This hearty lasagna soup brings together tender pasta, seasoned ground beef, a rich tomato broth, and creamy ricotta cheese — all the comforting layers of lasagna in one easy, one-pot meal.
1 lb ground beef
1 medium onion, diced
4 garlic cloves, minced
2 tbsp tomato paste
28 oz crushed tomatoes
5–6 cups low-sodium beef broth
2 tsp Italian seasoning
¼ tsp red pepper flakes (optional)
8 oz lasagna noodles, broken into pieces
Salt & pepper to taste
Cheese topping:
¾ cup ricotta cheese
1 cup shredded mozzarella, divided
¼ cup grated Parmesan
Fresh parsley or basil, chopped
In a large pot, brown ground beef with onion. Drain excess fat.

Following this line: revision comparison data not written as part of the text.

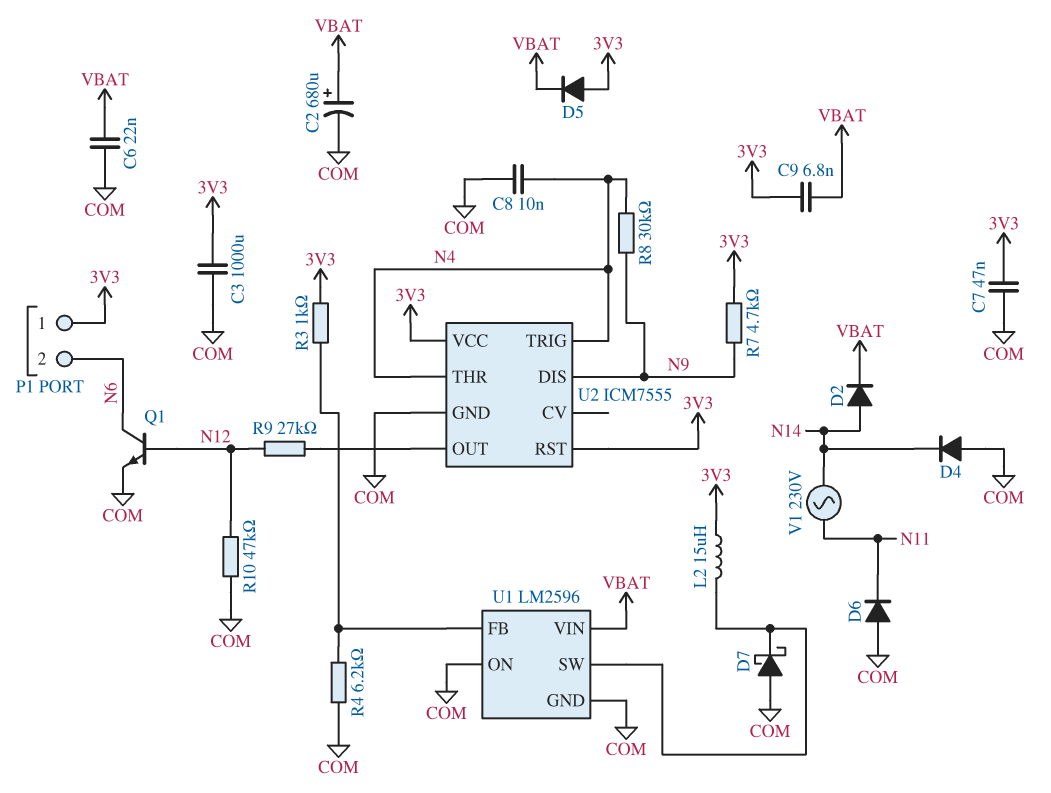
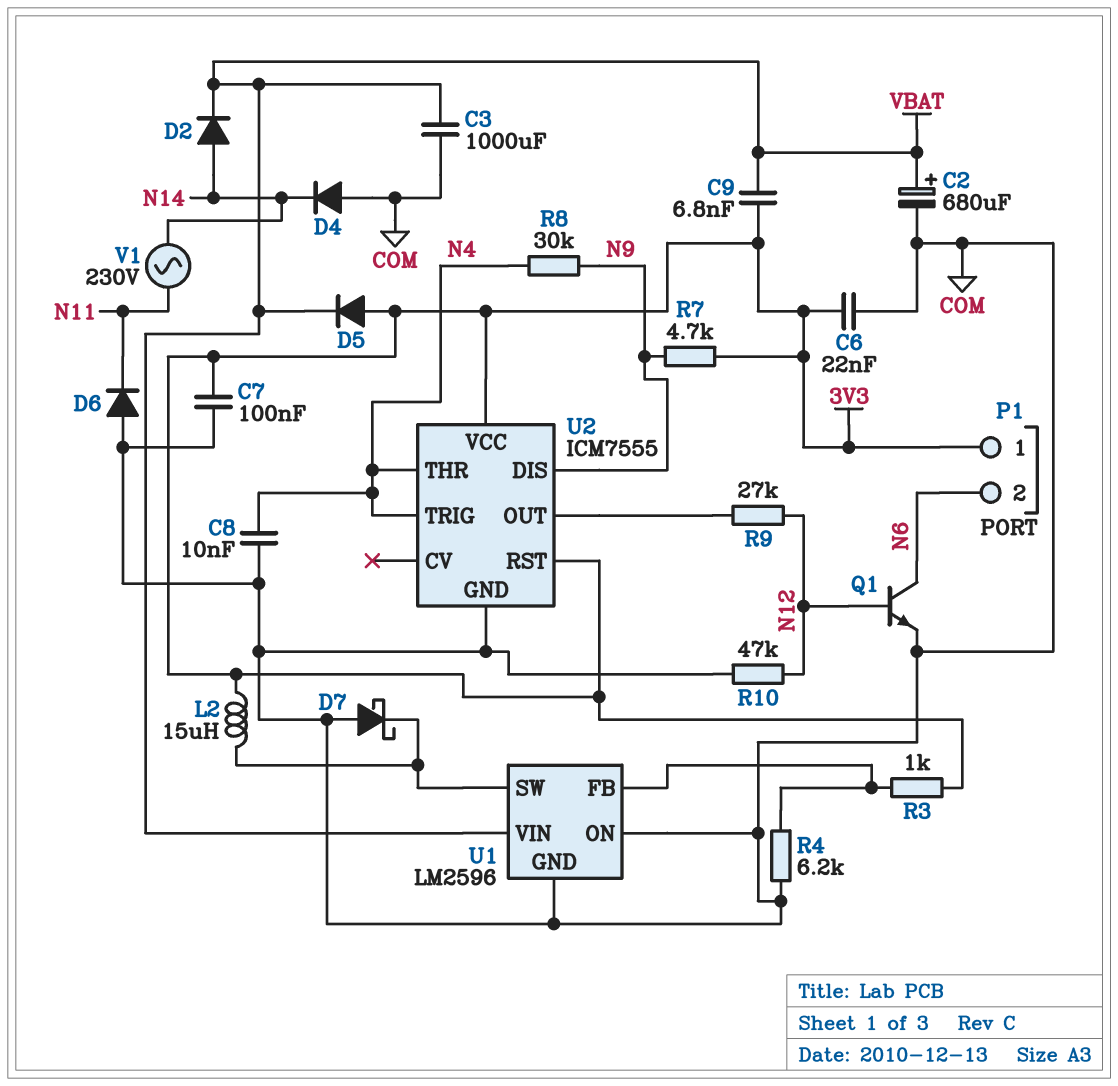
C3: 1000uF (3V3, COM) -> 1000uF (COM, VBAT)
C6: 22nF (COM, VBAT) -> 22nF (3V3, COM)
C7: 47nF (3V3, COM) -> 100nF (3V3, COM)

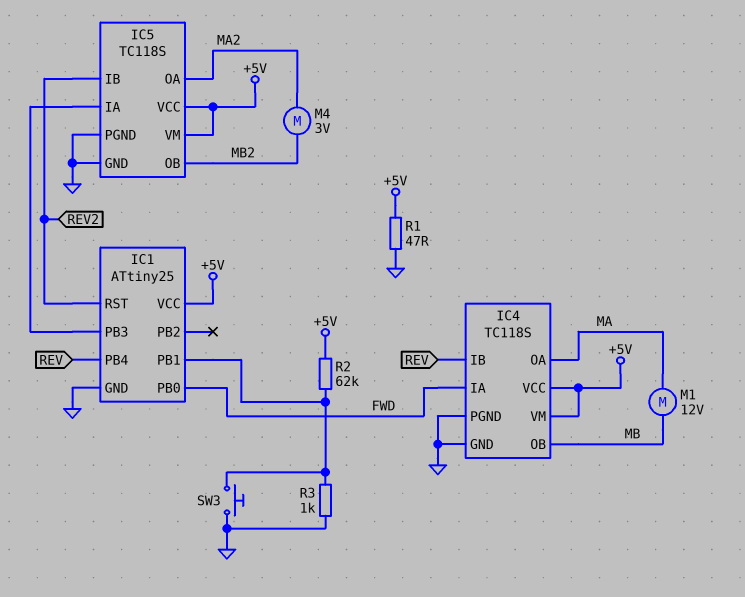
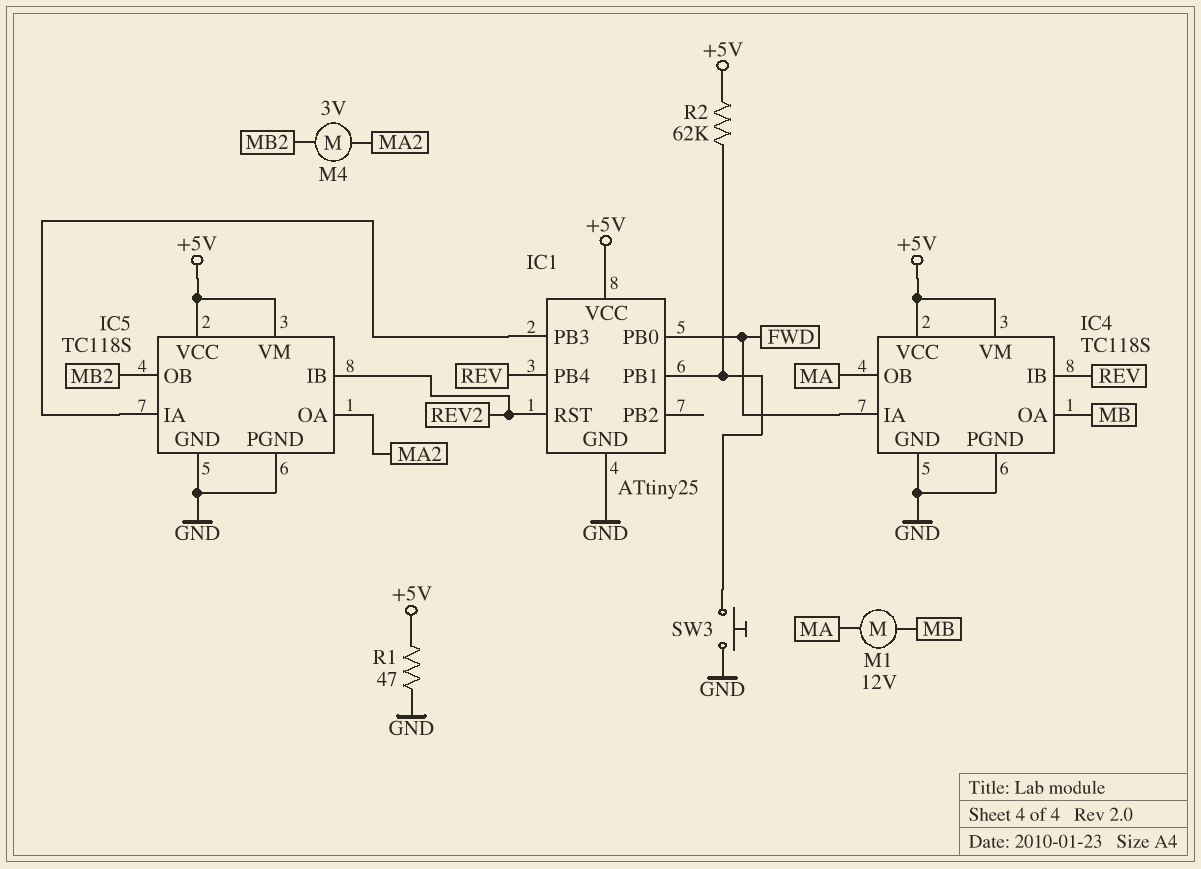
IC4 pin OA: MA -> MB
IC4 pin OB: MB -> MA
R3: 1k (GND, IC1/PB1) -> none

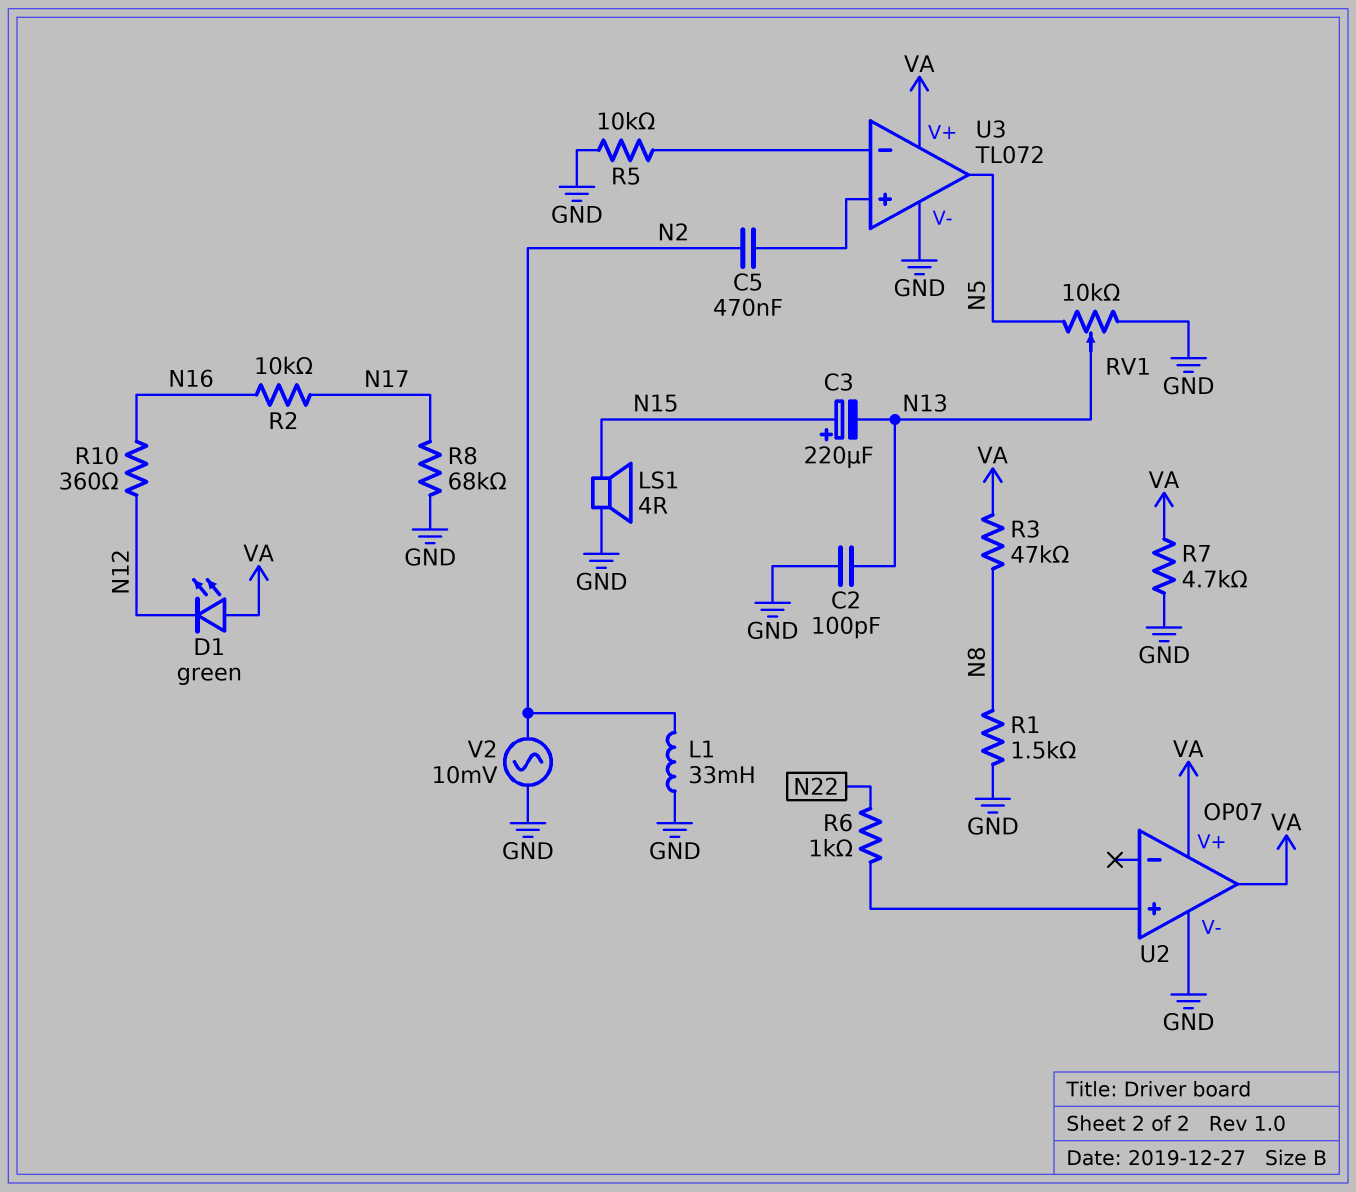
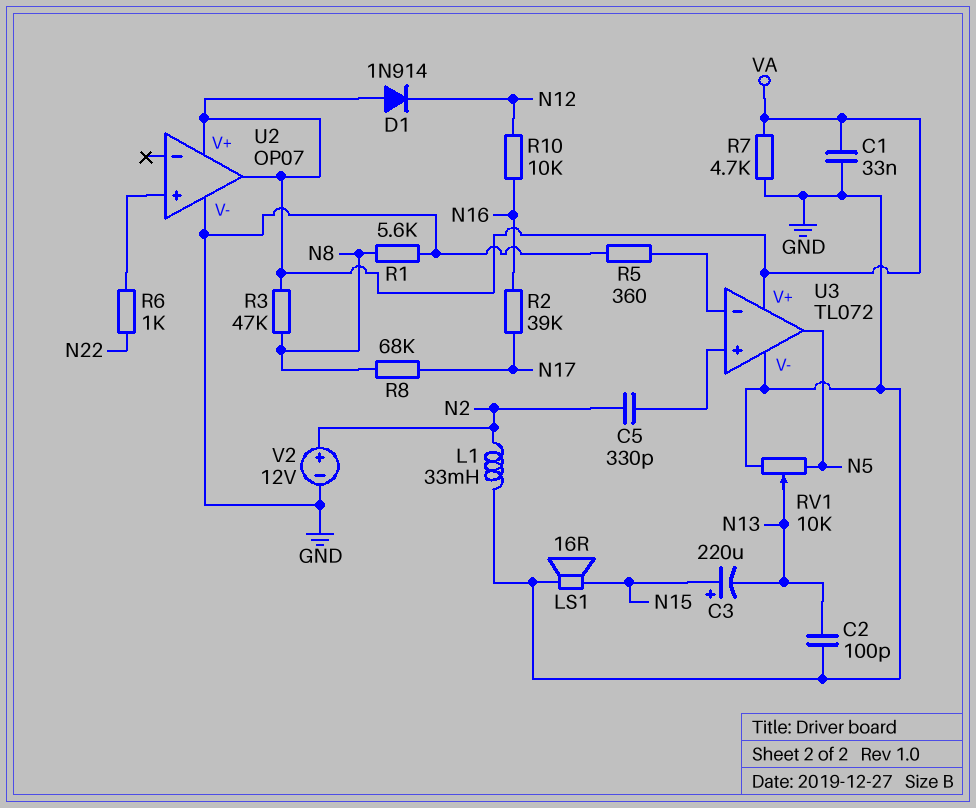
C1: none -> 33nF (GND, VA)
C5: 470nF (N2, U3/in+) -> 330pF (N2, U3/in+)
D1: LED green (A VA, K N12) -> diode 1N914 (A VA, K N12)
LS1: speaker 4R (GND, N15) -> speaker 16R (GND, N15)
R1: 1.5k (GND, N8) -> 5.6k (GND, N8)
R2: 10k (N16, N17) -> 39k (N16, N17)
R5: 10k (GND, U3/in-) -> 360 (GND, U3/in-)
R8: 68k (GND, N17) -> 68k (N8, N17)
R10: 360 (N12, N16) -> 10k (N12, N16)
V2: AC 10mV (GND, N2) -> 12V (plus N2, minus GND)

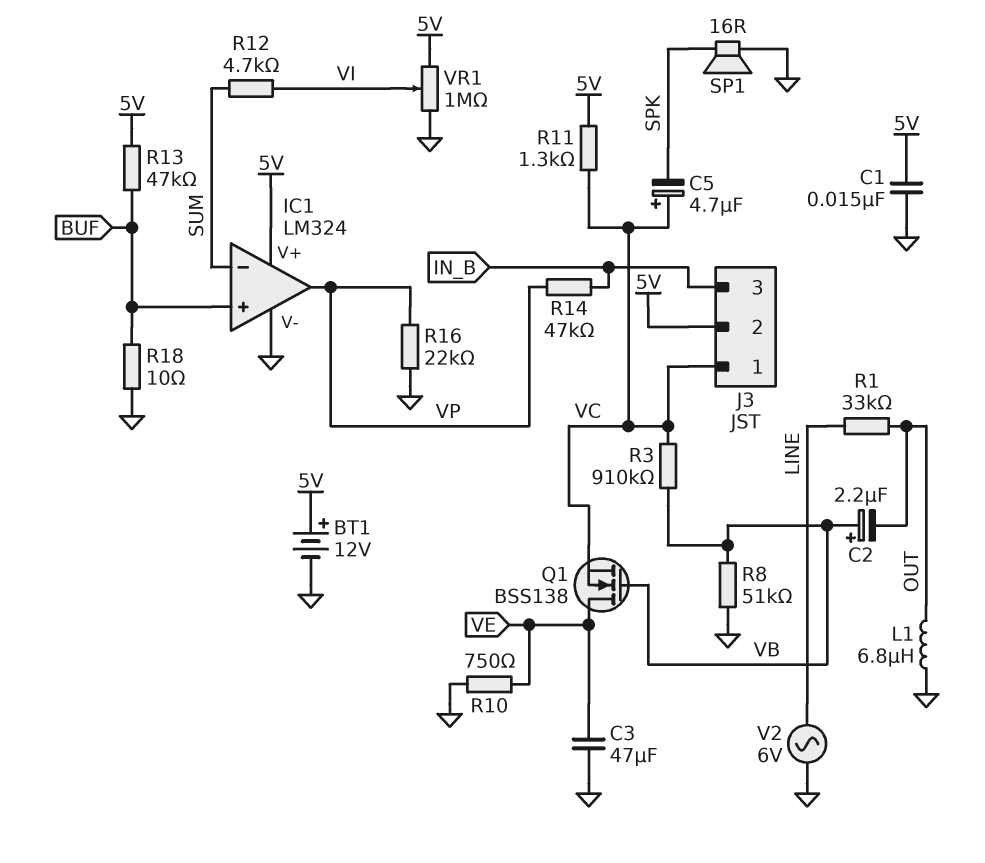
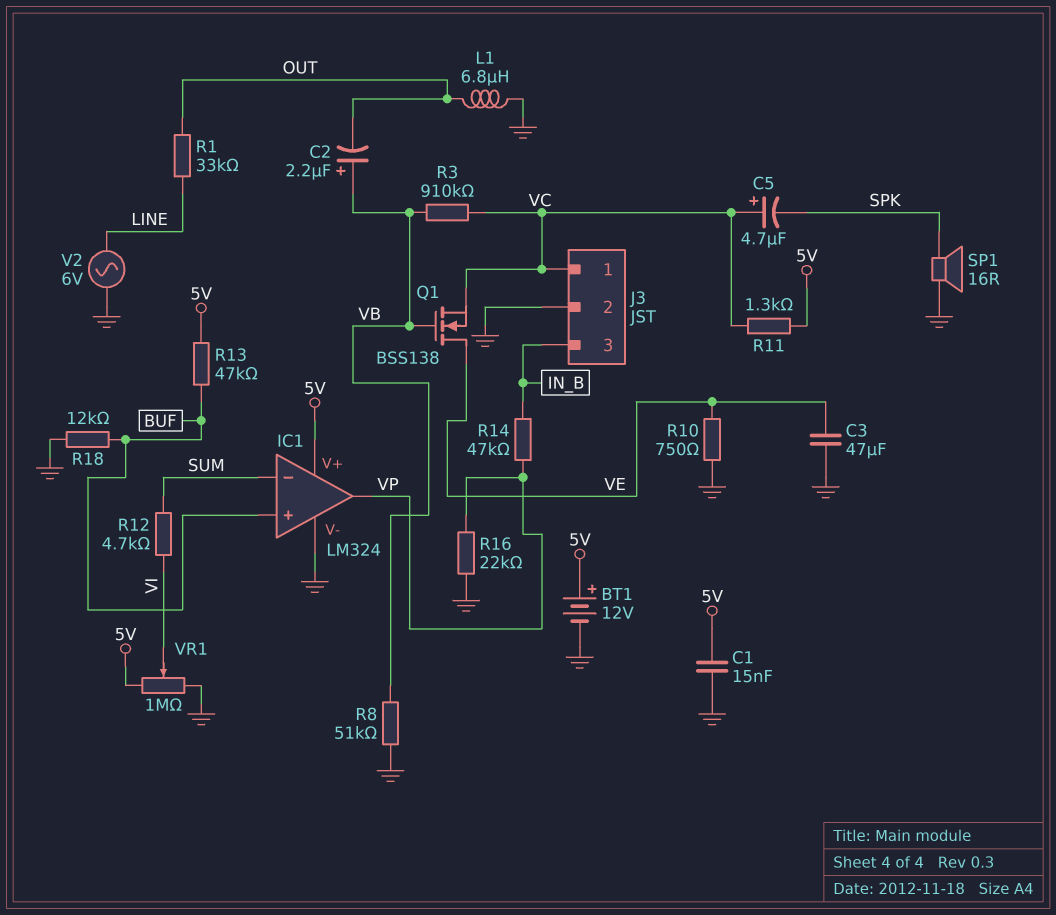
J3 pin 2: 5V -> GND
R18: 10 (BUF, GND) -> 12k (BUF, GND)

Add garlic, tomato paste, Italian seasoning, and red pepper flakes. Sauté 2 minutes.
Pour in crushed tomatoes and broth. Bring to a simmer.
Stir in pasta. Cook 12–15 minutes until tender.
Mix ricotta, half the mozzarella, and Parmesan in a small bowl.
Taste soup and adjust seasoning. Stir in greens if using.
Serve hot, topped with ricotta mixture and fresh herbs.
For freezer-friendly prep, store soup and pasta separately. Add veggies or swap meat as desired.